5. W poprzednim wpisie Mateusz Solarz sprytnie zainicjował odważne rekomendacje, które nazwał „kołami ratunkowymi” (jeśli nie wiecie co miał na myśli odsyłam do jego WPISU). Jako, że nie jestem aż tak hojny, jak Mateusz, podrzucę tylko jedno, soczyste koło – Black Pumas. O, mamo! Jakie to smaczne i energetyczne! Austin, Texas, ciemny głos Erica Burtona i ten soul sączący się gęstą, czarną strużką, która trafia wprost tam gdzie teina i kofeina z naszych żył. Jeśli kwarantanna wysysa z człowieka siły witalne, to tutaj trochę ich odnajdziecie. Poza tym, jeśli ktoś debiutuje w takim stylu, to ja się boję myśleć, co będzie dalej.

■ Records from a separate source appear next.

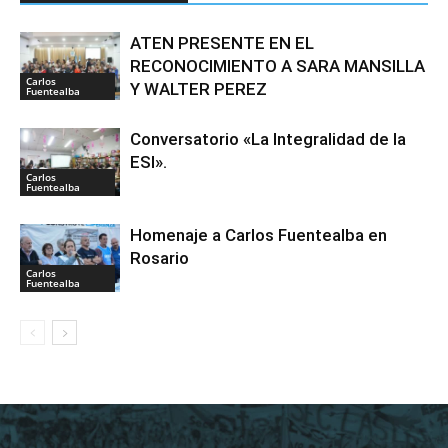
ATEN PRESENTE EN EL
RECONOCIMIENTO A SARA MANSILLA
Carlos
Y WALTER PEREZ
Fuentealba
Conversatorio «La Integralidad de la
ESI».
Carlos
Fuentealba
Homenaje a Carlos Fuentealba en
Rosario
Carlos
Fuentealba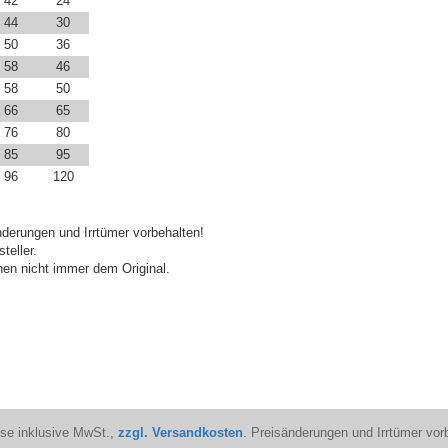
42
24
44
30
50
36
58
46
58
50
66
65
76
80
85
95
96
120
derungen und Irrtümer vorbehalten!
teller.
en nicht immer dem Original.
ise inklusive MwSt.,
zzgl. Versandkosten
. Preisänderungen und Irrtümer vor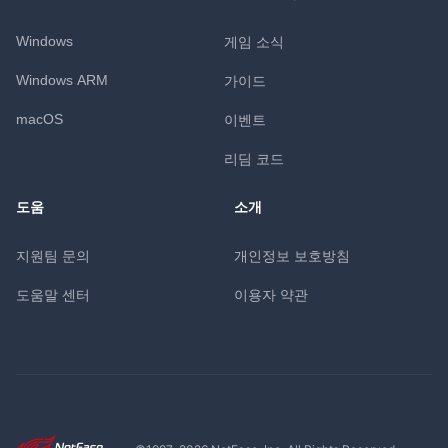
Windows
게임 소식
Windows ARM
가이드
macOS
이벤트
리딤 코드
도움
소개
지원팀 문의
개인정보 보호방침
도움말 센터
이용자 약관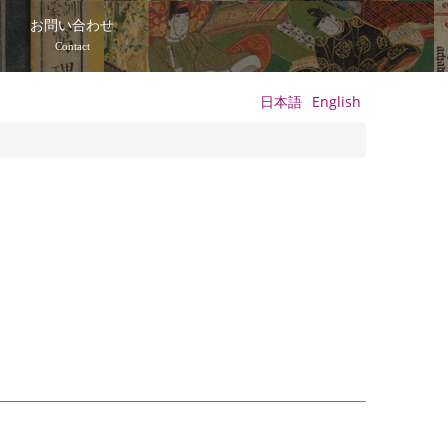
て
お問い合わせ
Contact
日本語
English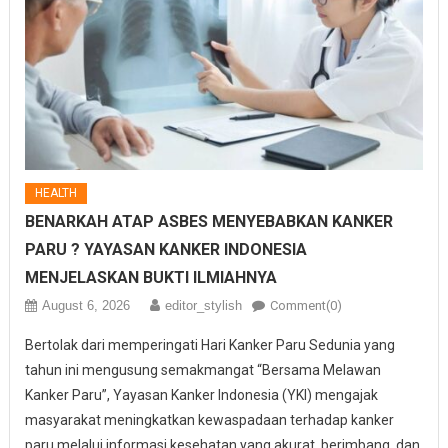
HEALTH
BENARKAH ATAP ASBES MENYEBABKAN KANKER
PARU ? YAYASAN KANKER INDONESIA
MENJELASKAN BUKTI ILMIAHNYA
August 6, 2026
editor_stylish
Comment(0)
Bertolak dari memperingati Hari Kanker Paru Sedunia yang
tahun ini mengusung semakmangat “Bersama Melawan
Kanker Paru”, Yayasan Kanker Indonesia (YKI) mengajak
masyarakat meningkatkan kewaspadaan terhadap kanker
paru melalui informasi kesehatan yang akurat, berimbang, dan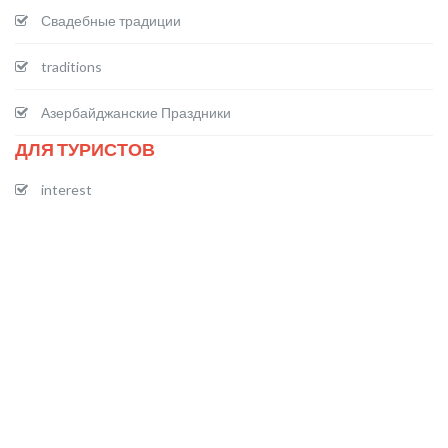
Свадебные традиции
traditions
Азербайджанские Праздники
ДЛЯ ТУРИСТОВ
interest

Kiedy to wszystko się skończy? Kiedy się spotkamy i odkleimy od monitorów? Kiedy posłuchamy muzyki na żywo? Nie wiem – ale warto czekać i zachować zdrowie. Pod każdym względem.
PS Swoją drogą, bardzo ciekawe, czy to zachłyśnięcie „onlinem” na zasadzie wahadła nie sprawi, że jak już wrócimy do trybu sprzed pandemii nie staniemy się bardziej analogowi niż parę miesięcy temu? Dla mnie to ogromna pokusa.